Désarmement et non-prolifération

 

Le développement de programmes nucléaires à vocation militaire, l’utilisation d’armes chimiques dans certaines zones de conflits y compris par des acteurs non étatiques ou la problématique du détournement d’armes conventionnelles sont autant de menaces qui soulignent l’importance de la prévention et du contrôle dans le domaine des armements.

La Belgique considère la sécurité internationale comme indivisible. En matière de désarmement, elle estime donc que les progrès doivent être accomplis aussi bien pour les armes conventionnelles que non conventionnelles. Aussi préconise-t-elle une approche globale et une progression équilibrée en matière de désarmement et de non-prolifération.

 
Armes de destruction massive

L’un des principaux points d’attention internationale en matière de sécurité concerne la formulation d’une réponse efficace aux menaces relatives à la détention et à la prolifération d’armes de destruction massive (ADM) par des États ou des acteurs non étatiques, en ce compris les groupes terroristes.

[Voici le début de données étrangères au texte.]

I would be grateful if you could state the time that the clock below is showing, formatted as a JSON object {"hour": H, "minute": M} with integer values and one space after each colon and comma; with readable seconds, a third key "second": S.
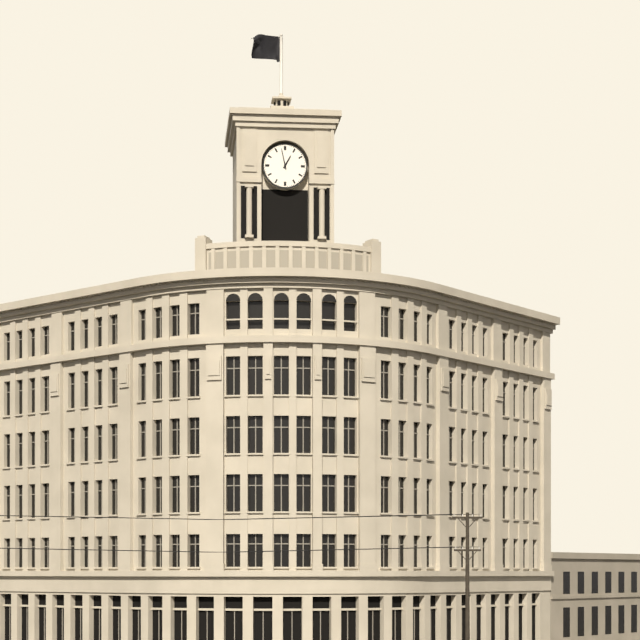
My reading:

Ces ADM, dites aussi « armes non  conventionnelles », sont conçues pour causer un grand nombre de victimes et de dégâts. Elles se caractérisent par leur portée indiscriminée et leurs effets de longue durée. Par armes de destruction massive, on entend communément les armes :

  • nucléaires
  • biologiques
  • chimiques

Comme les menaces liées aux armes de destruction massive ne se limitent pas au territoire national, notre pays estime nécessaire de les envisager dans leur contexte régional. Les grands dossiers actuels, comme l’Iran ou la Corée du Nord dans le domaine nucléaire, illustrent cette nécessité. Ils exigent une attention permanente et des efforts diplomatiques constants.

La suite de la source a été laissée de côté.